See California, Weld County, 2013 - it did not pass in enough counties but it was voted on and 5 counties approved it. That seems substantive.
But it seems to me that these could be removed:
Tucson, February 2011 - this was never voted on, approved by, or accepted by any official entity.
California, Huerfano County, 1930s - the Walsenburg World-Independent wrote about it. One state senator liked it. Enough said.
California, Costilla County, 2973 - "expressed interest"? Really?
So, some of these could definitely come out. Do we want to create a "List of fanciful U.S. state partition proposals" page? Would probably be a good place to put some of these.
Should editorials by writers be seriously considered for this list, as with Florida and Georgia? -
AngusWOOF (
talk) 13:31, 11 September 2014 (UTC)reply
Short answer, no. This list SHOULD BE limited to serious proposals only. Something actually voted on by legislators, representatives, or the public would be one criteria. Fanciful musings, editorials, or suggestions should only act as a secondary reference verification of a proven serious, voted-on proposal, if found reliable.

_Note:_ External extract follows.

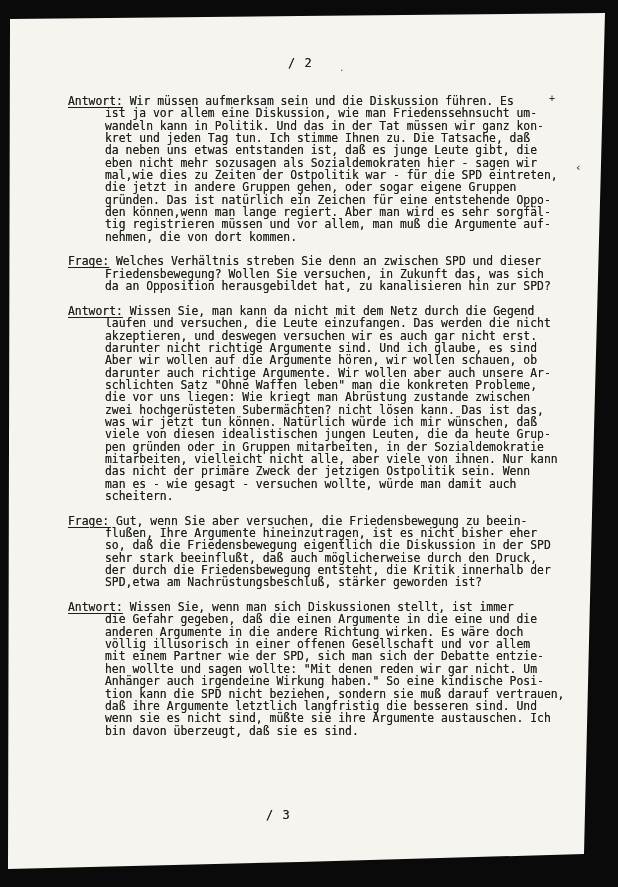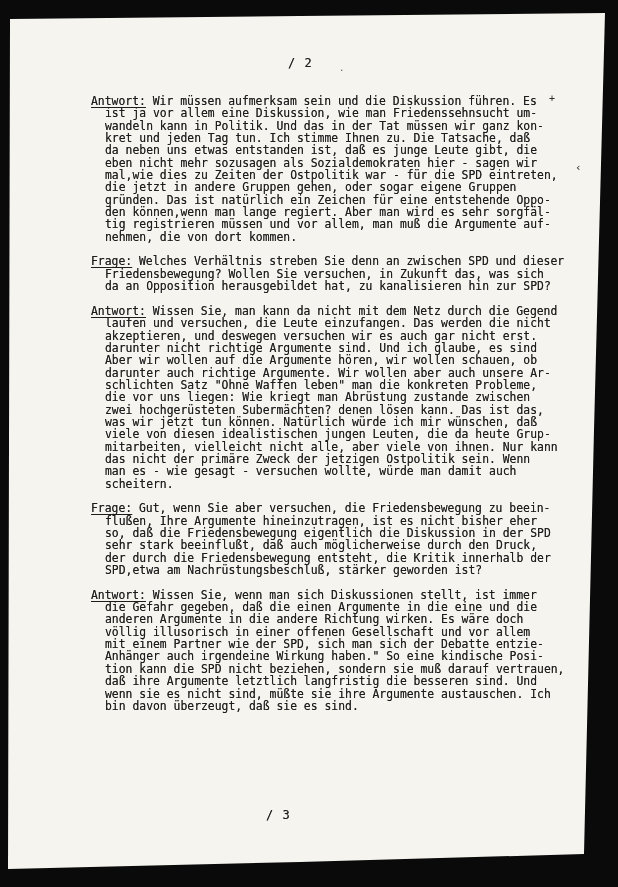"Antwort:" .speaker-label { margin-left: 23px -> none }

GenQuest"Talk to Me" 14:00, 11 September 2014 (UTC)reply
Proposed merge
I have proposed that Partition of States in the United States be merged with this article, as this one has a longer history and gives a more thorough look at the history of state partition proposals in the U.S. then the other article, which was created only last year (and has been left relatively untouched since), does. Also, everything in that article is also covered in this article. please join in the discussion
here. Cheers.
Drdpw (
talk) 18:13, 22 April 2016 (UTC)reply
Split due to
Due to many, many proposals that are over 10+ or even 100+ years old that are here, I propose that this article be split into 2 articles:
• List of historical U.S. state partition proposals;
• List of current U.S. state partition proposals.
The split would split proposals which are less than 10 years old and more than 10yrs old.